Modify OctoberCMS Laravel Plugin to Disable Form Username Change


I'm using OctoberCMS based on Laravel with the official Users plugin.

How can I modify this plugin to Disable or Deny Username Change?

The form can easily be hacked to allow change.


Here is the file on GitHub I need to edit: Account.php

In the onUpdate() function, where it says $user->fill, it is saving all input fields.

I need to deny the username field in the function or with the validator.

public function onUpdate()
    if (!$user = $this->user()) {



I set Login attribute to Username.

Login Attribute

User Update Details

The User Update Page displays the form inputs a user can change:

Full Name is a column in the Database called surname that I don't use.
Username is the column username, the one I use, but it's not included on the default form.

account update

Though someone can add the username field in the browser just by inspect element, edit the HTML:

<div class="form-group">
    <label for="accountUsername">Username</label>
    <input name="username" type="text" id="accountUsername" value="Desired Username">

Submit and it will change the name and update the username column in the database.
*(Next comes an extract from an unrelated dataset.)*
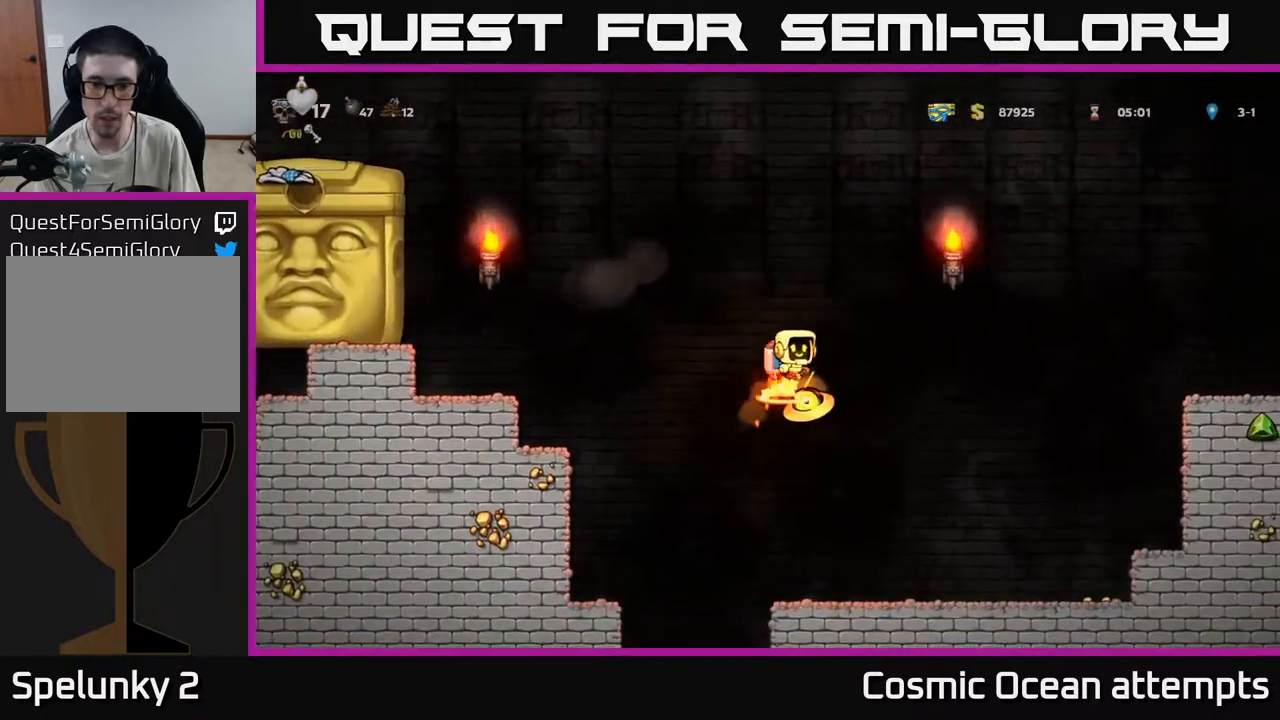
{"buttons": ["A", "DPAD_RIGHT"], "left_stick": "center", "right_stick": "center", "events": [[33, "A", "up"], [200, "DPAD_RIGHT", "down"], [250, "A", "down"], [367, "A", "up"], [483, "A", "down"]]}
You could extend the User model with something like this:

\RainLab\User\Models\User::extend(function($model) {

    $model->bindEvent('model.beforeUpdate', function() use ($model) {

        if ($model->isDirty('username')) {

            throw new \ValidationException(['username' => 'Sorry!...']);




The above code will have a global impact, if defined in a registration method, preventing the username from ever being changed. To restrict it only to the front-end, consider using an expression like if (!App::runningInBackend()) { /* ... */ }. Otherwise you could simply listen to the event on that page only, inside the onInit page code function.